Re: [PATCH v1 11/14] x86/boot: use __seg_fs and __seg_gs in the real-mode boot code

Posted by Uros Bizjak 2 weeks, 5 days ago

On Tue, Jan 20, 2026 at 8:54 PM H. Peter Anvin <hpa@zytor.com> wrote:
>
> All supported versions of gcc support __seg_fs and __seg_gs now.
> All supported versions of clang support __seg_fs and __seg_gs too,
> except for two bugs (as of clang 21, at least):
>
> 1. The %fs: and %gs: prefix does not get emitted in inline assembly.
> 2. An internal compiler error when addressing symbols directly.
>
> However, none of these are required in the boot code. Furthermore,
> this makes it possible to remove the absolute_pointer() hack in the
> fs/gs access functions.
>
> This requires adding a barrier() to a20.c, to prevent the compiler
> from eliding the load from the aliased memory address.
>
> Remove the unused memcmp_[fg]s() functions.
>
> Finally, ds() is by necessity constant, so mark the function as such.
>
> Signed-off-by: H. Peter Anvin (Intel) <hpa@zytor.com>
> ---
>  arch/x86/boot/a20.c  |  1 +
>  arch/x86/boot/boot.h | 81 ++++++++++++++------------------------------
>  2 files changed, 27 insertions(+), 55 deletions(-)
>
> diff --git a/arch/x86/boot/a20.c b/arch/x86/boot/a20.c
> index 3ab6cd8eaa31..52c3fccdcb70 100644
> --- a/arch/x86/boot/a20.c
> +++ b/arch/x86/boot/a20.c
> @@ -63,6 +63,7 @@ static int a20_test(int loops)
>         while (loops--) {
>                 wrgs32(++ctr, A20_TEST_ADDR);
>                 io_delay();     /* Serialize and make delay constant */
> +               barrier();      /* Compiler won't know about fs/gs overlap */
>                 ok = rdfs32(A20_TEST_ADDR+0x10) ^ ctr;
>                 if (ok)
>                         break;

This particular issue is not due to the compiler not knowing about
fs/gs overlap (if the compiler determines that write and read are to
the same non-volatile address, it would simply remove both, load and
store), but due to the compiler performing load hoisting and store
sinking from the loop. The compiler considers these two addresses as
two different addresses (they are also defined in two different named
address spaces), and optimizes access to them. So, without barrier(),
it simply loads the value from A20_TEST_ADDR and A20_TEST_ADDR+0x10
before the loop, resulting in:

  9:   65 8b 0d 00 02 00 00    mov    %gs:0x200,%ecx
 ...
 16:   64 8b 35 10 02 00 00    mov    %fs:0x210,%esi
 ...
 28:   83 ea 01                sub    $0x1,%edx
 2b:   74 0a                   je     37 <a20_test_ref+0x37>
 2d:   e6 80                   out    %al,$0x80
 2f:   89 d9                   mov    %ebx,%ecx
 31:   29 d1                   sub    %edx,%ecx
 33:   39 ce                   cmp    %ecx,%esi
 35:   74 f1                   je     28 <a20_test_ref+0x28>

The solution with barrier() introduces memory clobber between store
and load, so the compiler is now forced to load and store the values
due to the side effects of the barrier() inbetween. This kind of
works, but is just a workaround for what really happens. In reality,
the value at the test address changes "behind the compiler back", IOW
- variable’s value can change in ways the compiler cannot predict.
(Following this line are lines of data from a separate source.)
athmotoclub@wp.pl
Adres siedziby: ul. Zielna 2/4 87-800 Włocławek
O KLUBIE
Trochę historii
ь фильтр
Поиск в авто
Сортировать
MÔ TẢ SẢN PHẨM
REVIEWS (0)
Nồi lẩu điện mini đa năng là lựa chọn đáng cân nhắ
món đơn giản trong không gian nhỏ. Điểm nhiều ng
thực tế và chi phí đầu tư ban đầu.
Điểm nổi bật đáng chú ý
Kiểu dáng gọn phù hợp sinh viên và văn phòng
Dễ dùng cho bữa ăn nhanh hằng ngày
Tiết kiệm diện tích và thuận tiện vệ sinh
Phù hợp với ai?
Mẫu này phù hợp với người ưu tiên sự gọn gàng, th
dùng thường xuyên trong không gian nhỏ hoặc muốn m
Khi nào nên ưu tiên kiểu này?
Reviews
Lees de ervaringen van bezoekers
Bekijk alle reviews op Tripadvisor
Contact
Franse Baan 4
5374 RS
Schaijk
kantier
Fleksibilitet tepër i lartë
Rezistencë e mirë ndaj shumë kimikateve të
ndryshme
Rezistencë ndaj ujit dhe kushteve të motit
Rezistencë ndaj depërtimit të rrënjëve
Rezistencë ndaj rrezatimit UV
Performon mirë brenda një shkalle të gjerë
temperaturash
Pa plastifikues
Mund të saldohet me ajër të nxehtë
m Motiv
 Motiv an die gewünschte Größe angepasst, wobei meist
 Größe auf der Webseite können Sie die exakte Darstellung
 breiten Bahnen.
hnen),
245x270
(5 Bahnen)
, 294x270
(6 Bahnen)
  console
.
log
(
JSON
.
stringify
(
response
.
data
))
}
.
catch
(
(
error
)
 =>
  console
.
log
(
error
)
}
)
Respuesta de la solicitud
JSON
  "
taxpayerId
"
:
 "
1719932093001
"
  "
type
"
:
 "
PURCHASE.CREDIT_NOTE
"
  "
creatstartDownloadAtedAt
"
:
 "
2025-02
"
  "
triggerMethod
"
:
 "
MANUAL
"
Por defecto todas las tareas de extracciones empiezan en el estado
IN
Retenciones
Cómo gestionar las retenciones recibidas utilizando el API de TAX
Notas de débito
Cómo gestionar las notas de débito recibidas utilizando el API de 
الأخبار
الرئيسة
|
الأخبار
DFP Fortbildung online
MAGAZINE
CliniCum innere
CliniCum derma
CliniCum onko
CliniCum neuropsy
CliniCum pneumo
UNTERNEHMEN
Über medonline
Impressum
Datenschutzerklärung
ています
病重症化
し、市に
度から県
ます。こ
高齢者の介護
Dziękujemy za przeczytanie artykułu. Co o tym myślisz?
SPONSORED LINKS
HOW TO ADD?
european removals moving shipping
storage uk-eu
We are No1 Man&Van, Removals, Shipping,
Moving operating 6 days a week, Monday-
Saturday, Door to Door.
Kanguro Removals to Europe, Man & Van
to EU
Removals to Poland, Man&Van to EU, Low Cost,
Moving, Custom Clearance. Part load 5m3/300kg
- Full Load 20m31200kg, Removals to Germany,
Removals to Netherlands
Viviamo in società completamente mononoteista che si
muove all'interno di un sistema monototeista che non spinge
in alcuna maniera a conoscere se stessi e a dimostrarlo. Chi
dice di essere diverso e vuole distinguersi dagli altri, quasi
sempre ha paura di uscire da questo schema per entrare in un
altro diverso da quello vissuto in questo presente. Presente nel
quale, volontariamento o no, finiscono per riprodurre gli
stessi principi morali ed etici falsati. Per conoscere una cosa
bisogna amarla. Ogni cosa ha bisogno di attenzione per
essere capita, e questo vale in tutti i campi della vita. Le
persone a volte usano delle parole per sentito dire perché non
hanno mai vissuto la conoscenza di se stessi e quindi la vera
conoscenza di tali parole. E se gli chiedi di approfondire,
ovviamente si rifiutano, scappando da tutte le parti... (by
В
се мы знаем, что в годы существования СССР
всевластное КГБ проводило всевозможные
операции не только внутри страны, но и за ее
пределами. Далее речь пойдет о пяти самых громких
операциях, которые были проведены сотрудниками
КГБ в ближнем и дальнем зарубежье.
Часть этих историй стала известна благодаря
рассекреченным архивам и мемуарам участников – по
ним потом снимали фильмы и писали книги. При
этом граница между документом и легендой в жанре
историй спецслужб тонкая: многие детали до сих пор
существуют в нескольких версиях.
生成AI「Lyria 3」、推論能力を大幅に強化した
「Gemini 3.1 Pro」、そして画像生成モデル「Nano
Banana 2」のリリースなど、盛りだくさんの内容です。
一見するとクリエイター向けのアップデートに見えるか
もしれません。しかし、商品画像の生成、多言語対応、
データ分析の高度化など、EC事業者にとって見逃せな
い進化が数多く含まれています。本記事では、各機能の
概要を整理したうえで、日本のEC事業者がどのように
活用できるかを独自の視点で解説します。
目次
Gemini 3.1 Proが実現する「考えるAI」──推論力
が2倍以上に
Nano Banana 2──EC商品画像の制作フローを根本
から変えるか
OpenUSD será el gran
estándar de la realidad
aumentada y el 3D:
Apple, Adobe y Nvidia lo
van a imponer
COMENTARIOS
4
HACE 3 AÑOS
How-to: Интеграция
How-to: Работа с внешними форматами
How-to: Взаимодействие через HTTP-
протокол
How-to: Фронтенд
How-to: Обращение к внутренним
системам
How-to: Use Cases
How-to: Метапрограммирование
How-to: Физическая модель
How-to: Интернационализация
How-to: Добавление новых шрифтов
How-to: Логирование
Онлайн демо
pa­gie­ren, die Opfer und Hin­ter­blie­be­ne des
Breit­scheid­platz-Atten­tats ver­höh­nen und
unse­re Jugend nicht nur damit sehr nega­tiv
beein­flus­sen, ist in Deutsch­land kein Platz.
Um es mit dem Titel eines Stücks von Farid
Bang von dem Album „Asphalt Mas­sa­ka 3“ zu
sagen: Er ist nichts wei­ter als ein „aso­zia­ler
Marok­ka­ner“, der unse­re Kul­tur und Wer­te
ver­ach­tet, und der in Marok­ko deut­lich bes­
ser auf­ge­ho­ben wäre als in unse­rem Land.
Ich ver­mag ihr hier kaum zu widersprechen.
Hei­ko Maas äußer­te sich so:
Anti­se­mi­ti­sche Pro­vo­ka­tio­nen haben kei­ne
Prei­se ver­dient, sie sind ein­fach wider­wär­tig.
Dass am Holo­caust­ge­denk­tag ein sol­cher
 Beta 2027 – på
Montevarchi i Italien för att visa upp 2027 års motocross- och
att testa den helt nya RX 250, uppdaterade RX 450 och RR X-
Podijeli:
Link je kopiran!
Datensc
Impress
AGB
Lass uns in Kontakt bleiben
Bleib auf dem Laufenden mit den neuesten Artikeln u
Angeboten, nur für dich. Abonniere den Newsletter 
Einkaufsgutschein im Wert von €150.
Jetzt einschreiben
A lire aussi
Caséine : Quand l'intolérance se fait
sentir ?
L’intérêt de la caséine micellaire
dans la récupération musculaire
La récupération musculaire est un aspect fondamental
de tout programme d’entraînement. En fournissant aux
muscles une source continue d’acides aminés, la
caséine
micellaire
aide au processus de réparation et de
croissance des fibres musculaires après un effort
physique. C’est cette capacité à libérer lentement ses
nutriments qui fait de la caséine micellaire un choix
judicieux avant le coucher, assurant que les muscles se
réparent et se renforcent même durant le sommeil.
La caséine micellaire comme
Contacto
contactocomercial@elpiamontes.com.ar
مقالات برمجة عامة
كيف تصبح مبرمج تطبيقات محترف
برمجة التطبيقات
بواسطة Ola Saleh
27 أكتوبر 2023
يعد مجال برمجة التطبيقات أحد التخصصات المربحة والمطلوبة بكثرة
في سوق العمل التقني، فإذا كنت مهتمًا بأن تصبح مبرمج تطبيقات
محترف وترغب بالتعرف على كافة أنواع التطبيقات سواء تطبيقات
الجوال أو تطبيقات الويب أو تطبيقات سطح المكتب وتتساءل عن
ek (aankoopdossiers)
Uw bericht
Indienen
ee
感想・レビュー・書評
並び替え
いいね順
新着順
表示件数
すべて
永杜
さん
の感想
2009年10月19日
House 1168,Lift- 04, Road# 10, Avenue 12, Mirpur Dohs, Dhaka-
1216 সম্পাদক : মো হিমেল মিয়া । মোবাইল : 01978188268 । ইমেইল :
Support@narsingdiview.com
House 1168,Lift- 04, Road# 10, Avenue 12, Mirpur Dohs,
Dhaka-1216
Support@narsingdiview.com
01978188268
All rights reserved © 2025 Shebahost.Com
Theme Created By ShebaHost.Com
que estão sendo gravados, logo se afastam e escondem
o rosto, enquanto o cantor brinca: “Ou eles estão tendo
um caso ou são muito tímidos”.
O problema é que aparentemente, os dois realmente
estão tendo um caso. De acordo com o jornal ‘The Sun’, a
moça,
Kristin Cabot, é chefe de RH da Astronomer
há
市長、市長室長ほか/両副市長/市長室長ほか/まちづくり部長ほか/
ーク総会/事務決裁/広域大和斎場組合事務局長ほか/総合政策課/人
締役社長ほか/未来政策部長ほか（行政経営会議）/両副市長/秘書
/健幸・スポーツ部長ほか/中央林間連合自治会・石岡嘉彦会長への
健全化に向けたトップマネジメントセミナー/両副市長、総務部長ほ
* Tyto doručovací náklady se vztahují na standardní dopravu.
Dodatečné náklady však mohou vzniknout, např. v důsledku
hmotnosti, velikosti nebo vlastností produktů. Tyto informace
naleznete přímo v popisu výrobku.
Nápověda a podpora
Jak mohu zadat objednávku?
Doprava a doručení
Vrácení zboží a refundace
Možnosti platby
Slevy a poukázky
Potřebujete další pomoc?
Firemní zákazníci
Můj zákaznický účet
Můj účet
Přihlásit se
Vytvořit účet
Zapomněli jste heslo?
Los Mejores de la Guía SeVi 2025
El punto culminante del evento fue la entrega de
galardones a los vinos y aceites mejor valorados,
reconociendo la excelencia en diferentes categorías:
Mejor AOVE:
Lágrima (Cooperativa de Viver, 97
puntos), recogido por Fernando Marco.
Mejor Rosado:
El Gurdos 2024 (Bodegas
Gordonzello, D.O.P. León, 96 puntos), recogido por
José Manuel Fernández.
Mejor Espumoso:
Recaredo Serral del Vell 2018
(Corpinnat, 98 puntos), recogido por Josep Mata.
My proposal is to use a volatile pointer to an absolute address, so
the unwanted optimizations are suppressed. The generated code is the
same as with barrier(), but now the code tells the compiler that every
read and write to this address must happen exactly as written in the
source code. Before your patch, the accessors were defined with
volatile asm, and this is the place where volatile qualifier matters.
So, my proposed code would read:

#define A20_TEST_ADDR    (4*0x80)

#define A20_TEST_GS (*(volatile __seg_gs u32 *)A20_TEST_ADDR)
#define A20_TEST_FS (*(volatile __seg_fs u32 *)(A20_TEST_ADDR+0x10))

static int a20_test(int loops)
{
    int saved, ctr;

    set_fs(0xffff);

    saved = ctr = A20_TEST_GS;

    do {
        A20_TEST_GS = ++ctr;
        io_delay();    /* Make constant delay */
        if (A20_TEST_FS != ctr)
            break;
    } while (--loops);

    A20_TEST_GS = saved;
    return loops;
}

BR,
Uros.

re: [PATCH v1 08/14] x86: make CONFIG_EFI_STUB unconditional

Posted by Simon Glass 2 weeks, 3 days ago

Hi Peter,

On Tue, Jan 20, 2026 at 8:54 PM H. Peter Anvin <hpa@zytor.com> wrote:
>
> The EFI stub code is mature, most current x86 systems require EFI to
> boot, and as it is exclusively preboot code, it doesn't affect the
> runtime memory footprint at all.
> 
> It makes absolutely no sense to omit it anymore, so make it
> unconditional.
> 
> Signed-off-by: H. Peter Anvin (Intel) <hpa@zytor.com>
> ---
>  arch/x86/Kconfig                  | 14 ++------------
>  arch/x86/boot/compressed/Makefile |  2 --
>  arch/x86/boot/compressed/error.c  |  2 --
>  arch/x86/boot/header.S            |  3 ---
>  4 files changed, 2 insertions(+), 19 deletions(-)

At least with QEMU the EFI protocol adds quite a lot of overhead.

Is there any actual need for this?

Regards,
Simon

re: [PATCH v1 08/14] x86: make CONFIG_EFI_STUB unconditional

Posted by H. Peter Anvin 2 weeks, 3 days ago

On January 22, 2026 10:57:39 AM PST, Simon Glass <sjg@chromium.org> wrote:
>Hi Peter,
>
>On Tue, Jan 20, 2026 at 8:54 PM H. Peter Anvin <hpa@zytor.com> wrote:
>>
>> The EFI stub code is mature, most current x86 systems require EFI to
>> boot, and as it is exclusively preboot code, it doesn't affect the
>> runtime memory footprint at all.
>> 
>> It makes absolutely no sense to omit it anymore, so make it
>> unconditional.
>> 
>> Signed-off-by: H. Peter Anvin (Intel) <hpa@zytor.com>
>> ---
>>  arch/x86/Kconfig                  | 14 ++------------
>>  arch/x86/boot/compressed/Makefile |  2 --
>>  arch/x86/boot/compressed/error.c  |  2 --
>>  arch/x86/boot/header.S            |  3 ---
>>  4 files changed, 2 insertions(+), 19 deletions(-)
>
>At least with QEMU the EFI protocol adds quite a lot of overhead.
>
>Is there any actual need for this?
>
>Regards,
>Simon
>

Including the EFI stub doesn't mean using EFI to boot is required.